#### Task statement:
The entries below must be retyped exactly. Pictures are to be omitted.

#### Exercise material:
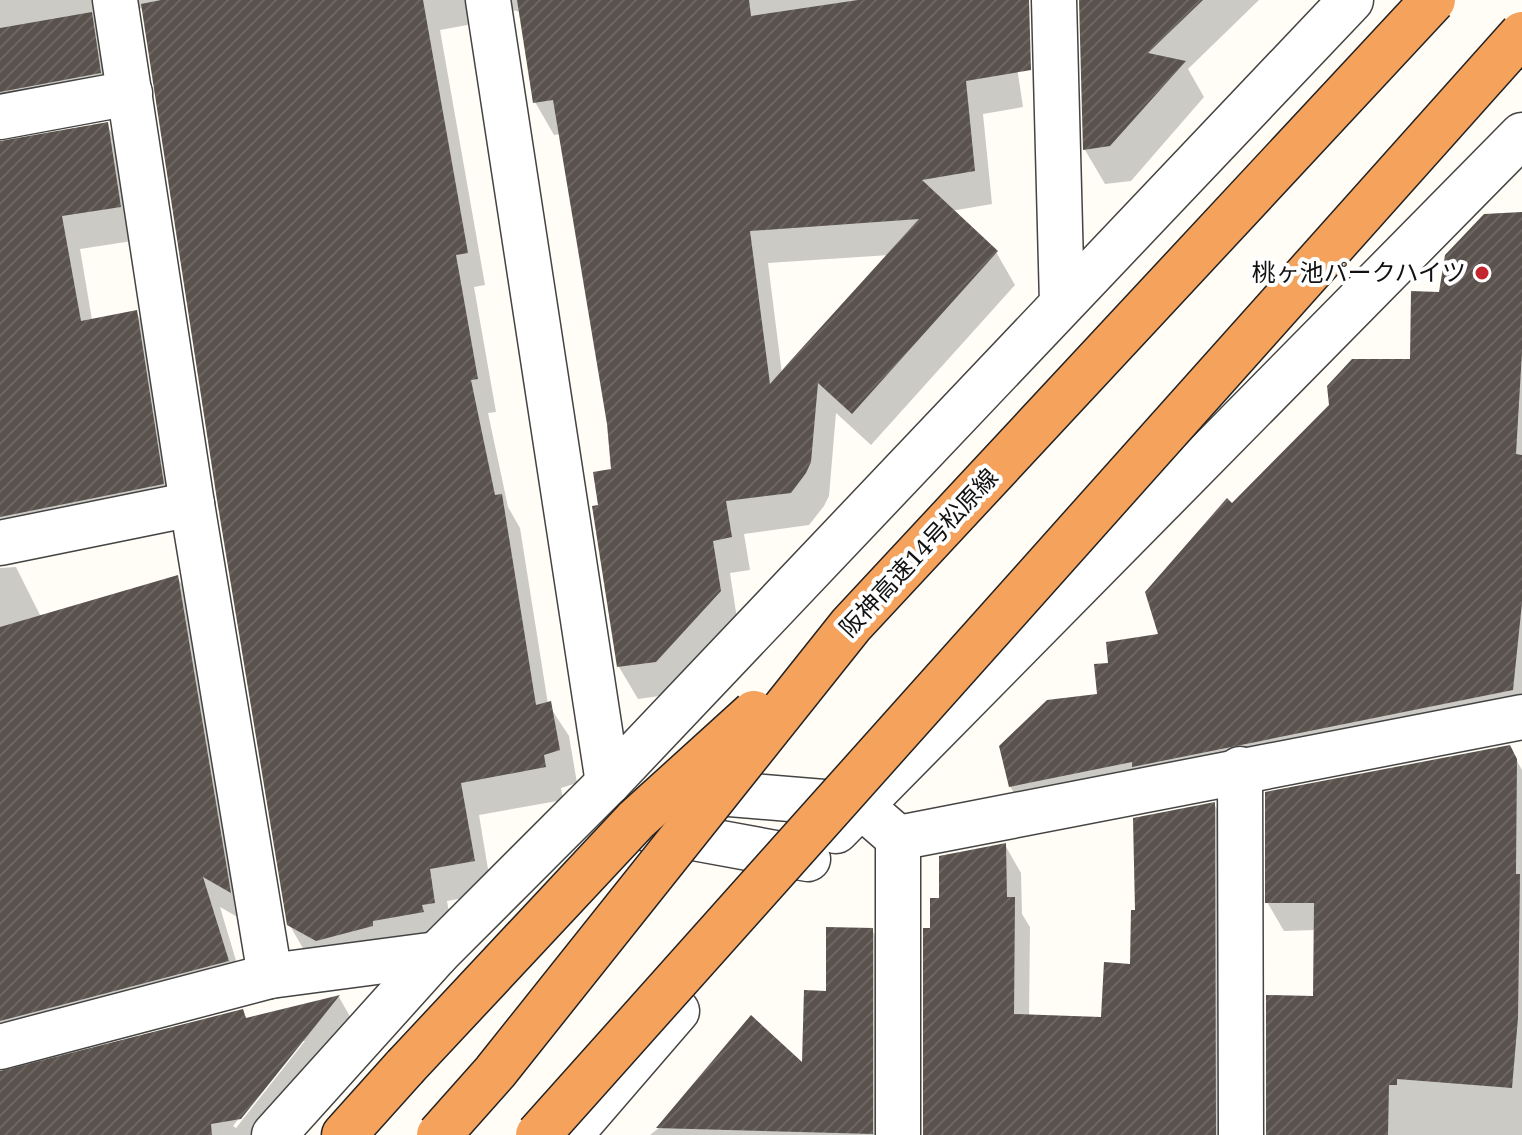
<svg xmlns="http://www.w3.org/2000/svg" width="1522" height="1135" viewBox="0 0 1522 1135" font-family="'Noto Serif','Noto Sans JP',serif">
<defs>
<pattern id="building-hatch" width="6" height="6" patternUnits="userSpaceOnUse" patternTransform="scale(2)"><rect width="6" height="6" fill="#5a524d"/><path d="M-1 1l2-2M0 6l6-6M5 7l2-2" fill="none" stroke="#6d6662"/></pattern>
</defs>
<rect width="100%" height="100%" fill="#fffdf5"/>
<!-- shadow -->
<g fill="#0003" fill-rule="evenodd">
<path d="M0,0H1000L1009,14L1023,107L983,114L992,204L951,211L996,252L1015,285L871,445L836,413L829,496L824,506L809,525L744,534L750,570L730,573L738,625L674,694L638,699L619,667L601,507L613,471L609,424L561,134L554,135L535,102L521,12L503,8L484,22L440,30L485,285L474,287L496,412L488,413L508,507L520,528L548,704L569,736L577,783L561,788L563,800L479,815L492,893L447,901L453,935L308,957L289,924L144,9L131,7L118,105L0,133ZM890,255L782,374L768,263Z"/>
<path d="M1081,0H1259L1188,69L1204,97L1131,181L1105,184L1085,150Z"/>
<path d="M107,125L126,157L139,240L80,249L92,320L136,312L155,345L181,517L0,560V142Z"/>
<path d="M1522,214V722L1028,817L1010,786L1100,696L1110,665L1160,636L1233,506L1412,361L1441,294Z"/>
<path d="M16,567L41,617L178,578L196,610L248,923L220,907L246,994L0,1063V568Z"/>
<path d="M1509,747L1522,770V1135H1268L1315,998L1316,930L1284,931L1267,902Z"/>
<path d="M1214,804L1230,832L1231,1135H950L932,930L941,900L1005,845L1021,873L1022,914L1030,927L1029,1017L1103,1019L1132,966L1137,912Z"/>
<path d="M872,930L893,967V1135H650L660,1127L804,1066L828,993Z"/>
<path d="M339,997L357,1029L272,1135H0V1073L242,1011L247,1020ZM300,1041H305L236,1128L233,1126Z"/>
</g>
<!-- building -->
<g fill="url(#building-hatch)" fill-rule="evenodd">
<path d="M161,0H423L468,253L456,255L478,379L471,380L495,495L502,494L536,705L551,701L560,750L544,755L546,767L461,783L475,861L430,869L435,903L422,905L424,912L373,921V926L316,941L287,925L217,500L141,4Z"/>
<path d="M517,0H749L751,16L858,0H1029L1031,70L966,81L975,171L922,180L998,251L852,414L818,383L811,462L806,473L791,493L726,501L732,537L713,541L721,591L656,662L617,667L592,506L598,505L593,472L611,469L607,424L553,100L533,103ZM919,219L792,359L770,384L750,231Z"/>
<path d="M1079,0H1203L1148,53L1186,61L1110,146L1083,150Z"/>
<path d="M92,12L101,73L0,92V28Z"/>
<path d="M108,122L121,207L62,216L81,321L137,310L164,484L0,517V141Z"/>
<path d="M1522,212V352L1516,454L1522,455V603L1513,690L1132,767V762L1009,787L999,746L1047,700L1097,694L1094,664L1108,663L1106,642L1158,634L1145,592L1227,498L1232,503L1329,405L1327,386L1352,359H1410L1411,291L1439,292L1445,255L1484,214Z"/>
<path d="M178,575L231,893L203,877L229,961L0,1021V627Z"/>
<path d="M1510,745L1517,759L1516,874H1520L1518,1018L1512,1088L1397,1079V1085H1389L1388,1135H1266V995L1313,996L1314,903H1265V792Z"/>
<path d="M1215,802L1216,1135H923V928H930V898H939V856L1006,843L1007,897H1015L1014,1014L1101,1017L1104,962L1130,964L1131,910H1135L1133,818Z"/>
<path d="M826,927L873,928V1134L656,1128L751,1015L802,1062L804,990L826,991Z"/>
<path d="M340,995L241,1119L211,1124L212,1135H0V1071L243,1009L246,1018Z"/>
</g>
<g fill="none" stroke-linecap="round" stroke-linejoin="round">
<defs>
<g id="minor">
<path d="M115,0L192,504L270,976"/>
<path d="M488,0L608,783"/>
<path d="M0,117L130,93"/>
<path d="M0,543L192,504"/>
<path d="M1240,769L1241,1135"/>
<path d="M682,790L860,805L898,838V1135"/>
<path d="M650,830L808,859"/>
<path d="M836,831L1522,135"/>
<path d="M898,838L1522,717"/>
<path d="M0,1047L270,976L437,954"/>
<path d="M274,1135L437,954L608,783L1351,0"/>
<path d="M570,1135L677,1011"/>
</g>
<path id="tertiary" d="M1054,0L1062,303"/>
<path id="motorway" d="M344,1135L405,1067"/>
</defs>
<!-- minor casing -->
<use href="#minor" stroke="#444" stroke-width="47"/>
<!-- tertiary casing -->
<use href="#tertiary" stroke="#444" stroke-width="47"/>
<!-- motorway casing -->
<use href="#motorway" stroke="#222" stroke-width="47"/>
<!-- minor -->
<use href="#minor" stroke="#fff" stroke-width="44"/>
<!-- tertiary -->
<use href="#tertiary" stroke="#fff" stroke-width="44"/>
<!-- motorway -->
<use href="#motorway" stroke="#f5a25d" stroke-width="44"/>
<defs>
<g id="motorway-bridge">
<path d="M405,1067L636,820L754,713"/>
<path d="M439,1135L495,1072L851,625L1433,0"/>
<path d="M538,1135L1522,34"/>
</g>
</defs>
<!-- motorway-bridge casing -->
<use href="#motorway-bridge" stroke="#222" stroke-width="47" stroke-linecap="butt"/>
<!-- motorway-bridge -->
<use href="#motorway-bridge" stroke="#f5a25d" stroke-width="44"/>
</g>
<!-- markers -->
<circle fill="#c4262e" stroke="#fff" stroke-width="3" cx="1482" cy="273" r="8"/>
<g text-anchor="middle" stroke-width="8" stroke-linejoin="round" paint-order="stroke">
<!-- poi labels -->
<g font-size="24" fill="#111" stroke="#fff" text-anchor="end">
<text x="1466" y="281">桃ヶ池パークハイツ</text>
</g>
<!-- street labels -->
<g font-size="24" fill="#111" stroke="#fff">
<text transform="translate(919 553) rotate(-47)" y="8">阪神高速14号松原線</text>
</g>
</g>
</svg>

#### Result of this task:
<svg xmlns="http://www.w3.org/2000/svg" width="1522" height="1135" viewBox="0 0 1522 1135" font-family="'Noto Serif','Noto Sans JP',serif">
<defs>
<pattern id="building-hatch" width="6" height="6" patternUnits="userSpaceOnUse" patternTransform="scale(2)"><rect width="6" height="6" fill="#5a524d"/><path d="M-1 1l2-2M0 6l6-6M5 7l2-2" fill="none" stroke="#6d6662"/></pattern>
</defs>
<rect width="100%" height="100%" fill="#fffdf5"/>
<!-- shadow -->
<g fill="#0003" fill-rule="evenodd">
<path d="M0,0H1000L1009,14L1023,107L983,114L992,204L951,211L996,252L1015,285L871,445L836,413L829,496L824,506L809,525L744,534L750,570L730,573L738,625L674,694L638,699L619,667L601,507L613,471L609,424L561,134L554,135L535,102L521,12L503,8L484,22L440,30L485,285L474,287L496,412L488,413L508,507L520,528L548,704L569,736L577,783L561,788L563,800L479,815L492,893L447,901L453,935L308,957L289,924L144,9L131,7L118,105L0,133ZM890,255L782,374L768,263Z"/>
<path d="M1081,0H1259L1188,69L1204,97L1131,181L1105,184L1085,150Z"/>
<path d="M107,125L126,157L139,240L80,249L92,320L136,312L155,345L181,517L0,560V142Z"/>
<path d="M1522,214V722L1028,817L1010,786L1100,696L1110,665L1160,636L1233,506L1412,361L1441,294Z"/>
<path d="M16,567L41,617L178,578L196,610L248,923L220,907L246,994L0,1063V568Z"/>
<path d="M1509,747L1522,770V1135H1268L1315,998L1316,930L1284,931L1267,902Z"/>
<path d="M1214,804L1230,832L1231,1135H950L932,930L941,900L1005,845L1021,873L1022,914L1030,927L1029,1017L1103,1019L1132,966L1137,912Z"/>
<path d="M872,930L893,967V1135H650L660,1127L804,1066L828,993Z"/>
<path d="M339,997L357,1029L272,1135H0V1073L242,1011L247,1020ZM300,1041H305L236,1128L233,1126Z"/>
</g>
<!-- building -->
<g fill="url(#building-hatch)" fill-rule="evenodd">
<path d="M161,0H423L468,253L456,255L478,379L471,380L495,495L502,494L536,705L551,701L560,750L544,755L546,767L461,783L475,861L430,869L435,903L422,905L424,912L373,921V926L316,941L287,925L217,500L141,4Z"/>
<path d="M517,0H749L751,16L858,0H1029L1031,70L966,81L975,171L922,180L998,251L852,414L818,383L811,462L806,473L791,493L726,501L732,537L713,541L721,591L656,662L617,667L592,506L598,505L593,472L611,469L607,424L553,100L533,103ZM919,219L792,359L770,384L750,231Z"/>
<path d="M1079,0H1203L1148,53L1186,61L1110,146L1083,150Z"/>
<path d="M92,12L101,73L0,92V28Z"/>
<path d="M108,122L121,207L62,216L81,321L137,310L164,484L0,517V141Z"/>
<path d="M1522,212V352L1516,454L1522,455V603L1513,690L1132,767V762L1009,787L999,746L1047,700L1097,694L1094,664L1108,663L1106,642L1158,634L1145,592L1227,498L1232,503L1329,405L1327,386L1352,359H1410L1411,291L1439,292L1445,255L1484,214Z"/>
<path d="M178,575L231,893L203,877L229,961L0,1021V627Z"/>
<path d="M1510,745L1517,759L1516,874H1520L1518,1018L1512,1088L1397,1079V1085H1389L1388,1135H1266V995L1313,996L1314,903H1265V792Z"/>
<path d="M1215,802L1216,1135H923V928H930V898H939V856L1006,843L1007,897H1015L1014,1014L1101,1017L1104,962L1130,964L1131,910H1135L1133,818Z"/>
<path d="M826,927L873,928V1134L656,1128L751,1015L802,1062L804,990L826,991Z"/>
<path d="M340,995L241,1119L211,1124L212,1135H0V1071L243,1009L246,1018Z"/>
</g>
<g fill="none" stroke-linecap="round" stroke-linejoin="round">
<defs>
<g id="minor">
<path d="M115,0L192,504L270,976"/>
<path d="M488,0L608,783"/>
<path d="M0,117L130,93"/>
<path d="M0,543L192,504"/>
<path d="M1240,769L1241,1135"/>
<path d="M682,790L860,805L898,838V1135"/>
<path d="M650,830L808,859"/>
<path d="M836,831L1522,135"/>
<path d="M898,838L1522,717"/>
<path d="M0,1047L270,976L437,954"/>
<path d="M274,1135L437,954L608,783L1351,0"/>
<path d="M570,1135L677,1011"/>
</g>
<path id="tertiary" d="M1054,0L1062,303"/>
<path id="motorway" d="M344,1135L405,1067"/>
</defs>
<!-- minor casing -->
<use href="#minor" stroke="#444" stroke-width="47"/>
<!-- tertiary casing -->
<use href="#tertiary" stroke="#444" stroke-width="47"/>
<!-- motorway casing -->
<use href="#motorway" stroke="#222" stroke-width="47"/>
<!-- minor -->
<use href="#minor" stroke="#fff" stroke-width="44"/>
<!-- tertiary -->
<use href="#tertiary" stroke="#fff" stroke-width="44"/>
<!-- motorway -->
<use href="#motorway" stroke="#f5a25d" stroke-width="44"/>
<defs>
<g id="motorway-bridge">
<path d="M405,1067L636,820L754,713"/>
<path d="M439,1135L495,1072L851,625L1433,0"/>
<path d="M538,1135L1522,34"/>
</g>
</defs>
<!-- motorway-bridge casing -->
<use href="#motorway-bridge" stroke="#222" stroke-width="47" stroke-linecap="butt"/>
<!-- motorway-bridge -->
<use href="#motorway-bridge" stroke="#f5a25d" stroke-width="44"/>
</g>
<!-- markers -->
<circle fill="#c4262e" stroke="#fff" stroke-width="3" cx="1482" cy="273" r="8"/>
<g text-anchor="middle" stroke-width="8" stroke-linejoin="round" paint-order="stroke">
<!-- poi labels -->
<g font-size="24" fill="#111" stroke="#fff" text-anchor="end">
<text x="1466" y="281">桃ヶ池パークハイツ</text>
</g>
<!-- street labels -->
<g font-size="24" fill="#111" stroke="#fff">
<text transform="translate(919 553) rotate(-47)" y="8">阪神高速14号松原線</text>
</g>
</g>
</svg>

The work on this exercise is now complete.